Verify
VERIFY — Work-Order Agent Ecosystem
How verification runs and what each check asserts. Source: verify.mjs.
How it runs
In external mode (DATABASE_URL + DISPATCH_GRPC_URL set):
- Connects to an external PostgreSQL server (TCP) and an **external Go gRPC
dispatch service** (the wire); truncates tables for a clean run.
- Exercises the HTTP API (POST ingest → persist → GET read-back + audit).
generateCorpus({ n: 600, seed: 42 })builds a deterministic labeled corpus.processBatchruns all four agents end-to-end — duplicate detection is a
durable DB query; dispatch crosses the gRPC wire to the Go service; all state persists in Postgres.
- Asserts accuracy/safety, live persistence, idempotency over the wire,
malformed rejection, and resilience (restart the Go service → reconnect; restart Postgres → durable + reconnect).
- Re-runs the pipeline on an independent in-process stack to prove determinism.

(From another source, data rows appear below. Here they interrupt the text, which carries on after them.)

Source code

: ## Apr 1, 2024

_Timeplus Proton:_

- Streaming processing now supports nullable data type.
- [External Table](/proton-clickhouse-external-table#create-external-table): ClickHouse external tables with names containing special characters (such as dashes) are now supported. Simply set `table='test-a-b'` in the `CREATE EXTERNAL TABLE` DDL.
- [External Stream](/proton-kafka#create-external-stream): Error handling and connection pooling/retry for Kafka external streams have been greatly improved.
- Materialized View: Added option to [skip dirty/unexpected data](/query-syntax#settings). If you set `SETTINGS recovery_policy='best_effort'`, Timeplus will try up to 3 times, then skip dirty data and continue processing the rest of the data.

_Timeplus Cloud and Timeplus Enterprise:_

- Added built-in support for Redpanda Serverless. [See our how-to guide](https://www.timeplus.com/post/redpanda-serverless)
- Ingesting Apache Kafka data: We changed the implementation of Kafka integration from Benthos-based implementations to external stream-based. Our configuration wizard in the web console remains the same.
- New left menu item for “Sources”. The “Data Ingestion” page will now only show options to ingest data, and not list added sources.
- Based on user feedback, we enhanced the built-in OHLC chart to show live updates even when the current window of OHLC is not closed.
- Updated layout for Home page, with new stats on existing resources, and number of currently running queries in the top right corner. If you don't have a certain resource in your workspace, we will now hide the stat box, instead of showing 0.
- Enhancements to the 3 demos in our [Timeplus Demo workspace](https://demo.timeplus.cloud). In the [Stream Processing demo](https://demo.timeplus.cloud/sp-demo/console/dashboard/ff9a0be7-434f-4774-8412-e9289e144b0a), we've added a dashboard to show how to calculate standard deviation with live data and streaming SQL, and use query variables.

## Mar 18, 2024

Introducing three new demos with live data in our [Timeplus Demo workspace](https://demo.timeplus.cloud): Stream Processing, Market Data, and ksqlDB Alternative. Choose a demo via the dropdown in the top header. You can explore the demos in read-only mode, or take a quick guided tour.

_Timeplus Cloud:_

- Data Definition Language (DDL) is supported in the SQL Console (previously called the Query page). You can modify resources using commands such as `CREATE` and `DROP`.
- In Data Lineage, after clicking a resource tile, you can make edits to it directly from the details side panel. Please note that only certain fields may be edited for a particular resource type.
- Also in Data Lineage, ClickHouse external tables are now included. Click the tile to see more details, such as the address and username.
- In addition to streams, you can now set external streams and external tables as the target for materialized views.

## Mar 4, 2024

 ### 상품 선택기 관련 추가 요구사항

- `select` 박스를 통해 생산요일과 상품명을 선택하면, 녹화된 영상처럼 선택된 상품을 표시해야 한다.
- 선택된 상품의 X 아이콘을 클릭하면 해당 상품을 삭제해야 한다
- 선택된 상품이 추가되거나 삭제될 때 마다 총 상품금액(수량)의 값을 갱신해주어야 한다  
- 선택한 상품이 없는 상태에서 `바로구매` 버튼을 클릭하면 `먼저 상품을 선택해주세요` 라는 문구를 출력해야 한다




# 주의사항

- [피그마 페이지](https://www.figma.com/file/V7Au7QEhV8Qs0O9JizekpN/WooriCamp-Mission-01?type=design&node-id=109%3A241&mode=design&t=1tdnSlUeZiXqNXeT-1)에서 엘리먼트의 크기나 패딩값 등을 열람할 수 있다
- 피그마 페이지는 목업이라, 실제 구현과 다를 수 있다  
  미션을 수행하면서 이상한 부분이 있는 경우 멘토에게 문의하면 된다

In fallback mode (no env) the same logic runs against in-process PGlite + a Node gRPC server, plus an on-disk close/reopen durability check.
What each check asserts
| Group | Check | Asserts |
|---|---|---|
| HTTP | POST/GET /work-orders | live API ingests, persists, serves + audit |
| Accuracy | category ≥ 0.90 / priority ≥ 0.75 / region ≥ 0.99 | agent correctness |
| Safety | exception recall ≥ 0.95 | orders needing a human are caught |
| Safety | false-auto-action ≤ 0.02 | never auto-dispatch one that needed a human |
| Quality | exception precision ≥ 0.90 | clean orders rarely over-escalated |
| Outcome | auto-action ≥ 0.55 | human-in-the-loop reduced |
| Validator | missing-location / duplicate / over-cost handled 100% | rules hold |
| Live gRPC (Go) | Health reachable over the wire | |
| Live DB | every order in work_orders; one audit_log row each | |
| Live DB | dispatch_records == auto-dispatch count, all with refs | |
| Live gRPC (Go) | dispatch idempotent over the wire | |
| Live gRPC (Go) | malformed DispatchRequest rejected server-side | |
| Resilience | client reconnects after the Go service restarts | |
| Resilience | data durable across an external Postgres restart + reconnect | |
| Orchestration | dispositions reconcile to total | |
| Performance | 600 orders over external gRPC + Postgres < 120 s | |
| Determinism | same seed → identical metrics (independent stack) |
What a PASS means / does not mean
A PASS means the agent logic AND the external live infrastructure (external Postgres persistence + durability, external Go gRPC transport + idempotency + reconnect, HTTP API) behave correctly on synthetic inbound data. It does not mean accuracy on real Safeguard work orders, nor that an Oracle backend, LLM classifier, security controls, or HA were verified — see proof/LIMITATIONS.md. These gaps are why the state remains CERTIFIED and not PRODUCTION_VALIDATED.